Il serait toutefois erroné de postuler l’identité des deux projets, tant ceux-ci présentent des racines distinctes et certains acteurs populistes ont préféré d’autres combats, comme l’homonationalisme ou le fémonationalisme5. Par ailleurs, un nombre croissant de leaders de la droite parlementaire s’y sont ralliés au moins en partie, comme l’indiquent le choix de François-Xavier Bellamy comme tête de liste des Républicains aux élections européennes et le discours de Pablo Casado en Espagne. On ne peut pas non plus expliquer ces mobilisations par le clivage gauche-droite, car de nombreux acteurs de droite n’appuient pas ce combat tandis que certains partis et gouvernements de gauche ont tenté de se l’approprier. En Europe, le gouvernement roumain a tenté de redorer son blason à l’aide du référendum récent sur le « mariage homosexuel » et, en Amérique latine, Rafael Correa a été un des premiers leaders à s’emparer de la question.

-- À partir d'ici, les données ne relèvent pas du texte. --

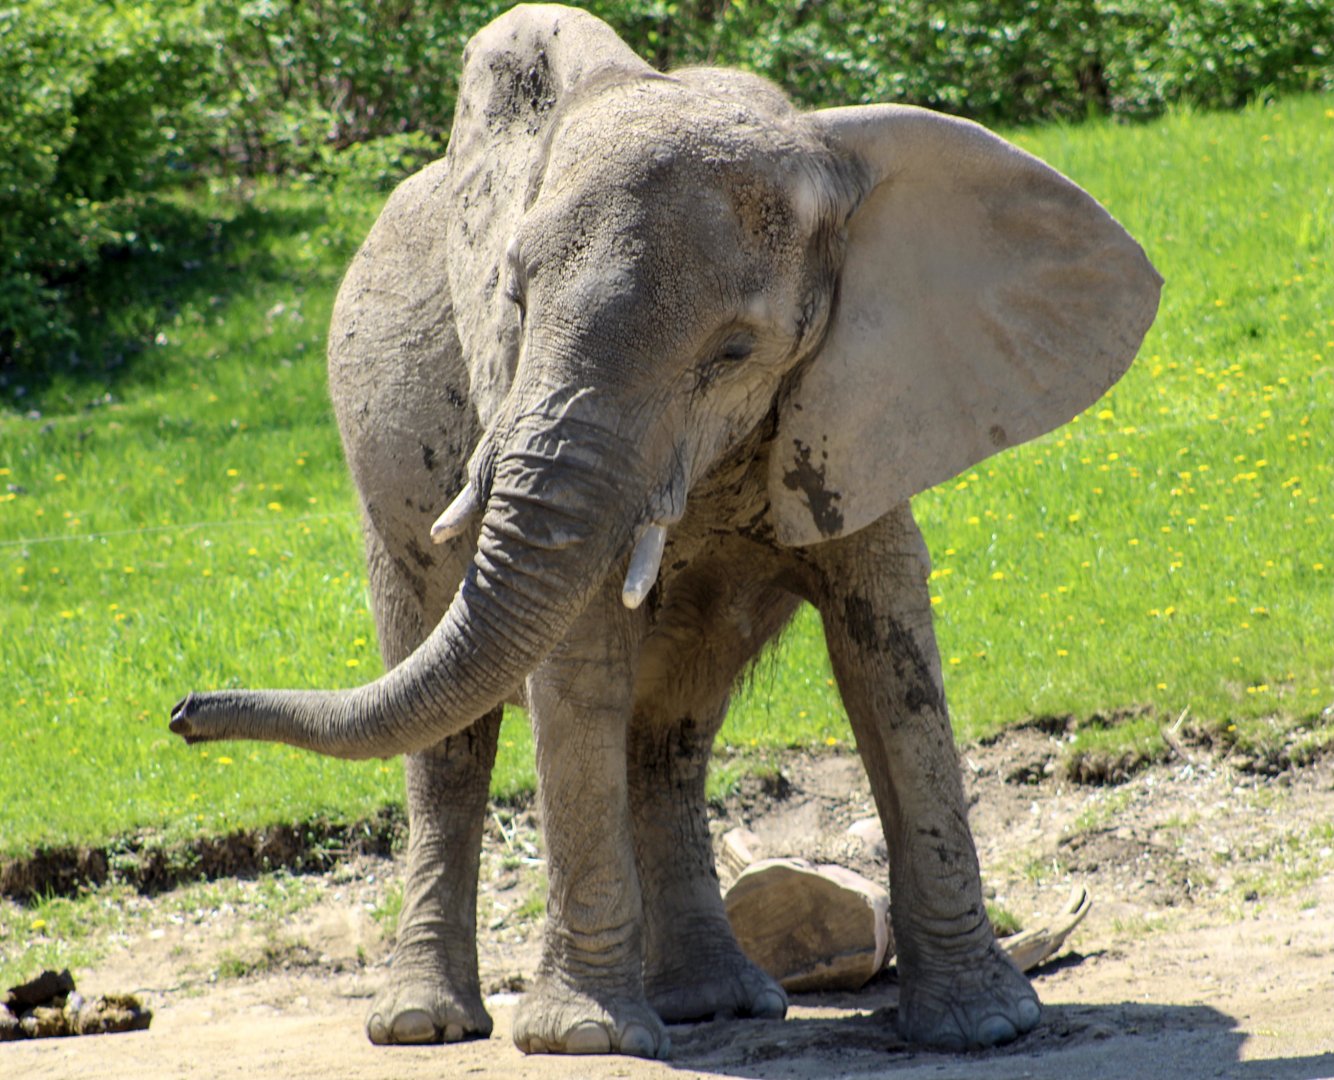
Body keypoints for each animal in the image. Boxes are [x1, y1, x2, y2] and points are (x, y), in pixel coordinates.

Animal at [170, 3, 1161, 1060]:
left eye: (734, 353)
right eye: (513, 301)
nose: (183, 713)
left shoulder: (864, 402)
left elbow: (889, 661)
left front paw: (985, 1028)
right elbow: (579, 666)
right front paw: (583, 1041)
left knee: (671, 731)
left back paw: (714, 1004)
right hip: (375, 475)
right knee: (449, 740)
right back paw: (424, 1024)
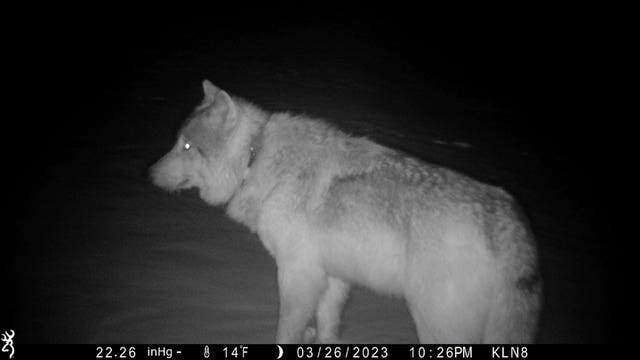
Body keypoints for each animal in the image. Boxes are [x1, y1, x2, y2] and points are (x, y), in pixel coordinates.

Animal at [150, 80, 540, 344]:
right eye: (178, 143)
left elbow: (284, 333)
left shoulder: (298, 275)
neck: (255, 157)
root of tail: (507, 218)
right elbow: (327, 328)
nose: (148, 174)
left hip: (434, 325)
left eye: (187, 146)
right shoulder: (333, 279)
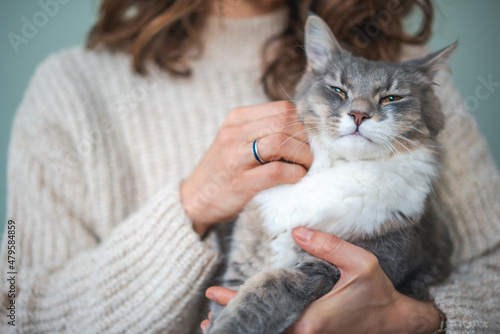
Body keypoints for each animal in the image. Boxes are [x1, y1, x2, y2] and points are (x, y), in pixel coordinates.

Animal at [205, 15, 456, 334]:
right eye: (338, 90)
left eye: (391, 98)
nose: (359, 115)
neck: (340, 167)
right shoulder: (245, 254)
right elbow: (232, 294)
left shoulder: (332, 269)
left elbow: (268, 291)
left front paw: (229, 324)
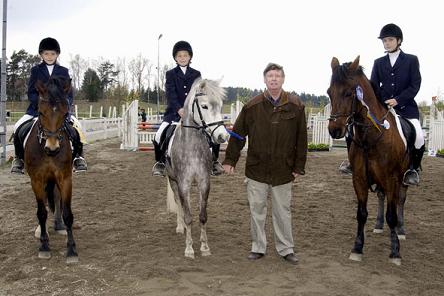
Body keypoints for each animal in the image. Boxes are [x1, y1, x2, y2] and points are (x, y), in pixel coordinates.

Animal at [24, 77, 78, 264]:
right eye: (41, 113)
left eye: (65, 113)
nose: (52, 148)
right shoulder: (36, 180)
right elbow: (41, 212)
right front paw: (44, 246)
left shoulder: (65, 178)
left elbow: (68, 212)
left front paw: (71, 249)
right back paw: (43, 231)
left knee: (56, 198)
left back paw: (59, 225)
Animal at [166, 78, 229, 260]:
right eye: (204, 106)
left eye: (220, 106)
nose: (223, 136)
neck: (192, 146)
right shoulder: (183, 184)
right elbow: (188, 216)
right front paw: (189, 248)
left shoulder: (204, 182)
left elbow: (202, 216)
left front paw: (205, 246)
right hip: (173, 180)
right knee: (179, 203)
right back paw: (180, 228)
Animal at [326, 56, 410, 264]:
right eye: (329, 92)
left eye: (349, 93)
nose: (334, 130)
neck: (370, 138)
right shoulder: (359, 179)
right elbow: (361, 213)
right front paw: (357, 248)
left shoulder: (392, 179)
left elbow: (392, 215)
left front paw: (395, 251)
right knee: (381, 197)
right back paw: (379, 226)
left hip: (402, 180)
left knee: (400, 201)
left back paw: (401, 230)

En conclusion, il serait incorrect de lire les récentes campagnes anti-genre comme les derniers soubresauts d’acteurs du passé ou comme l’actualisation de combats plus anciens. Il est tout aussi dangereux de croire qu’il s’agit seulement d’une tentative de contrer les avancées en matière d’égalité de genre et de sexualité, comme le sous-entend l’hypothèse d’un backlash (retour de manivelle). Cela impliquerait de postuler un lien de causalité entre ces avancées et les offensives conservatrices actuelles, alors qu’une analyse comparée indique que les déclencheurs varient énormément et que ces campagnes sont encouragées de manière prophylactique dans certains endroits. Il semble plus correct de penser que nous sommes face à une tentative de redéfinition radicale de la démocratie libérale, dans laquelle les questions de genre et de sexualité occupent une place de choix à cause de leur poids symbolique. L’horizon favorable qui s’ouvre aujourd’hui pour ces acteurs les incite de plus à dépasser leurs clivages et les tensions qui les ont historiquement opposés pour tenter de saisir ce qui pourrait devenir un moment historique.
1 Neil Datta, « Restaurer l’ordre naturel » : Un agenda pour l’Europe, Bruxelles, EPF, 2018.
2 De nombreuses femmes sont actives dans ces réseaux, y compris dans des positions de pouvoir.
3 Dale O’ Leary, The Gender Agenda : Redefining Equality, Lafayette, Vital Issue Press, 1997.
4 Eszter Kováts et Maari Põim (dir.), Gender as Symbolic Glue : The Position and Role of Conservative and Far Right Parties in the Anti-Gender Mobilization in Europe, Bruxelles/Budapest, Foundation for European Progressive Studies/Friedrich-Ebert-Stiftung, 2015.
5 Au nom desquels les droits des femmes et des homosexuel.le.s sont inscrits au cœur du projet national. Dans certains cas, ces deux projets peuvent être articulés au sein d’un même parti.